= SOURCE PASSAGE =
:::

# Racine conditions?



## Bowjo (May 27, 2006)

What are conditions?Is it too muddy for catching Saugers?Thanks...Joe


----------



## ChrisB (May 13, 2004)

It's up a couple of feet. I wouldn't fish the walkway without waders. The whole river is a little staind right now and is on the rise at Racine. There are very good high water spots for sauger this time of the year. If you have been there before I'm sure you know where I'm talikng about.


----------



## Bowjo (May 27, 2006)

I really don't know where to fish for saugers when the water is high.I have only fished from the access below the parking lot.I have some time on my hands now,just don;t know where to fish this time of year...Joe


----------



## Bowjo (May 27, 2006)

I was at Racine and Byrd on the 25th,the river was very muddy.Has it cleared up any?I hate to drive down there for muddy conditions.....Joe


----------



## multi species angler (Feb 20, 2006)

Was very stained but not muddy. Water temp 35, action very slow.


----------



## Bowjo (May 27, 2006)

Thank you,I may have to try it this week..


----------



## I Fish (Sep 24, 2008)

Anybody been to Racine lately? Anybody know what the river looks like right now? I know it's coming up, but was curious as to its current condition. Thanks.............


----------



## RiverWader (Apr 1, 2006)

Anyone got an update?


----------



## I Fish (Sep 24, 2008)

A friend was at the dam Saturday. He said the water was half way up the last flight of steps. He didn't get a single bite. He said there was very little current, and the water had a lot of leaves, of which he caught several.


----------



## RiverWader (Apr 1, 2006)

Thanks for the info


----------

:::

= DATA FOR ANALYSIS =
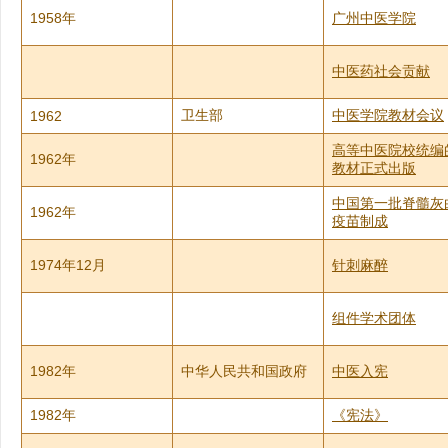
1958年
广州中医学院
中医药社会贡献
卫生部
中医学院教材会议
1962
高等中医院校统编
1962年
教材正式出版
中国第一批脊髓灰
1962年
疫苗制成
1974年12月
针刺麻醉
组件学术团体
1982年
中华人民共和国政府
中医入宪
1982年
《宪法》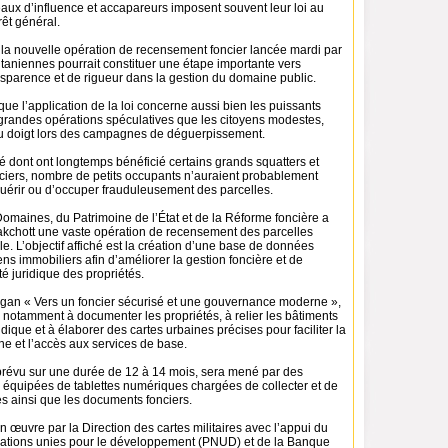
aux d’influence et accapareurs imposent souvent leur loi au
rêt général.
 la nouvelle opération de recensement foncier lancée mardi par
itaniennes pourrait constituer une étape importante vers
sparence et de rigueur dans la gestion du domaine public.
 que l’application de la loi concerne aussi bien les puissants
 grandes opérations spéculatives que les citoyens modestes,
u doigt lors des campagnes de déguerpissement.
é dont ont longtemps bénéficié certains grands squatters et
nciers, nombre de petits occupants n’auraient probablement
quérir ou d’occuper frauduleusement des parcelles.
omaines, du Patrimoine de l’État et de la Réforme foncière a
akchott une vaste opération de recensement des parcelles
ale. L’objectif affiché est la création d’une base de données
s immobiliers afin d’améliorer la gestion foncière et de
té juridique des propriétés.
ogan « Vers un foncier sécurisé et une gouvernance moderne »,
ise notamment à documenter les propriétés, à relier les bâtiments
ridique et à élaborer des cartes urbaines précises pour faciliter la
ine et l’accès aux services de base.
révu sur une durée de 12 à 14 mois, sera mené par des
n équipées de tablettes numériques chargées de collecter et de
es ainsi que les documents fonciers.
en œuvre par la Direction des cartes militaires avec l’appui du
tions unies pour le développement (PNUD) et de la Banque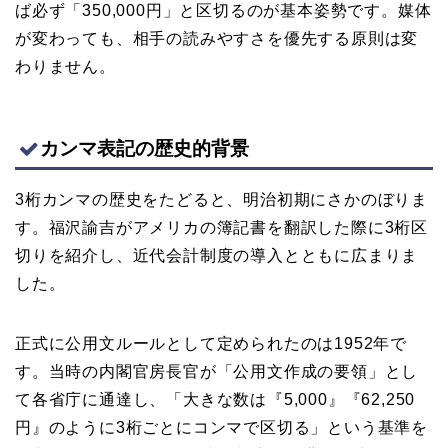
ば必ず「350,000円」と区切るのが基本姿勢です。媒体
が変わっても、相手の読みやすさを優先する原則は変
わりません。
カンマ表記の歴史的背景
3桁カンマの歴史をたどると、明治初期にさかのぼりま
す。福沢諭吉がアメリカの簿記書を翻訳した際に3桁区
切りを紹介し、近代会計制度の導入とともに広まりま
した。
正式に公用文ルールとして定められたのは1952年で
す。当時の内閣官房長官が「公用文作成の要領」とし
て各省庁に通達し、「大きな数は『5,000』『62,250
円』のように3桁ごとにコンマで区切る」という基準を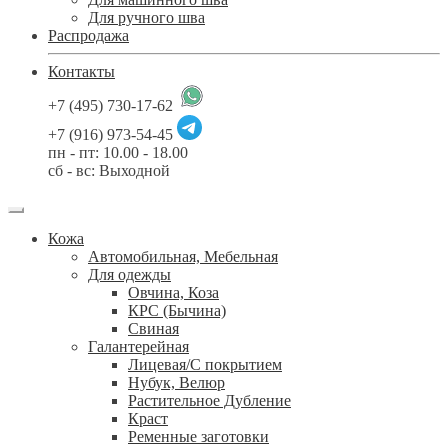
Для ручного шва
Распродажа
Контакты
+7 (495) 730-17-62
+7 (916) 973-54-45
пн - пт: 10.00 - 18.00
сб - вс: Выходной
Кожа
Автомобильная, Мебельная
Для одежды
Овчина, Коза
КРС (Бычина)
Свиная
Галантерейная
Лицевая/С покрытием
Нубук, Велюр
Растительное Дубление
Краст
Ременные заготовки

:::

= PARTS OF THE EXERCISE =
A – What water temperature did multi species angler report in the Racine fishing thread?
B – Print the passage of the Racine fishing thread between "It's up a couple" and "I'm talikng about.", inclusive.
The entries are separate material and have no connection to the Racine fishing thread.

= LIST OF ANSWERS =
A – 35

B –
It's up a couple of feet. I wouldn't fish the walkway without waders. The whole river is a little staind right now and is on the rise at Racine. There are very good high water spots for sauger this time of the year. If you have been there before I'm sure you know where I'm talikng about.